In a letter dated December 12, 2001 (Appendix 4), WHO
Director General Dr. Gro Harlem Brundtland declared a willingness to take
part in establishing
a WHO Collaborating Center on Human SCI to be located in Reykjavik.
This letter stated: “The Collaborating Center will support
WHO global activities. The terms of reference will be the establishment of
a database and to act as a focal point for international research on
spinal cord injury.”
In addition, Ms. Ragnarsdottir spearheaded the
development of a COE report (doc. 9401) recommending: “… that a world
center for the coordination of research and development concerning spinal
cord injuries should be established with the World Health Organization …

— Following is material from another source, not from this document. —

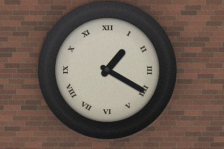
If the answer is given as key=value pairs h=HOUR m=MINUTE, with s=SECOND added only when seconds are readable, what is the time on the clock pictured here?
h=1 m=20
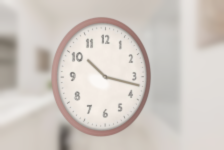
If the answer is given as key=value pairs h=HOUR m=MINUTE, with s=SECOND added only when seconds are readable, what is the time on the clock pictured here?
h=10 m=17
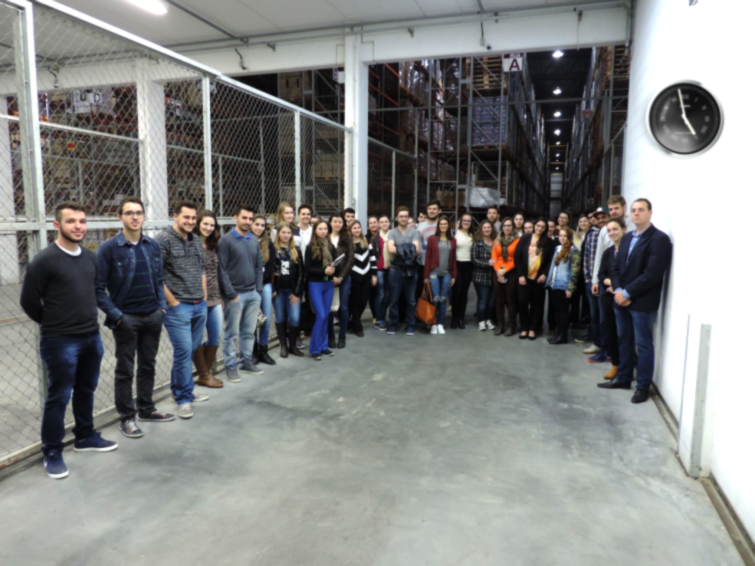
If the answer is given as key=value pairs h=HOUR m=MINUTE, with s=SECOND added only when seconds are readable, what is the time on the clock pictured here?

together with a research database that would pool all existing and future
medical and scientific material on spinal cord injuries and ensure
effective co-operation between doctors and researchers from all over the
A draft mission statement for the
Collaborating Center is provided in Appendix 5.
Conclusion: By supporting this vision of the future, Iceland is
catalyzing its creation. Because this effort has the potential to help so
many throughout the world yet relatively few of its own citizens, it
represents a standard by which a society is judged. Instead of force that
is so commonly used in today’s world of geopolitical self interest,
Iceland is employing power, whose impact will be much more enduring.
Overall, in recent decades, there has been tremendous
progress in our understanding of traumatic spinal cord injury, an
understanding that is beginning to be transformed into real-world
therapies. Although this disorder was once considered so intractable that
its repair was described as the Holy Grail of neurological research, this
Grail is now within our grasp.
A decade ago, the author of this report attended a US
Congressional hearing focused on SCI. At this hearing, a colleague with
high-level quadriplegia characterized SCI research by paraphrasing a
famous Martin Luther King speech. He believed that after a long trek in
the wilderness, we have climbed the mountain and for the first time can
see in the distance the Promised Land of restored function, of which some
may complete the journey and some may not.
Times have changed. This is no longer a mere vision
hovering on the horizon. With groundbreaking scientists and clinicians
guiding the way, the first pioneers with SCI are beginning to step, in
some cases literally, into this Promised Land. It is not false hope but a
growing reality coalescing in bits and pieces. Through creating this
nascent SCI-Collaborating Center, the people of Iceland are helping to
create a fast-lane to this Promised Land.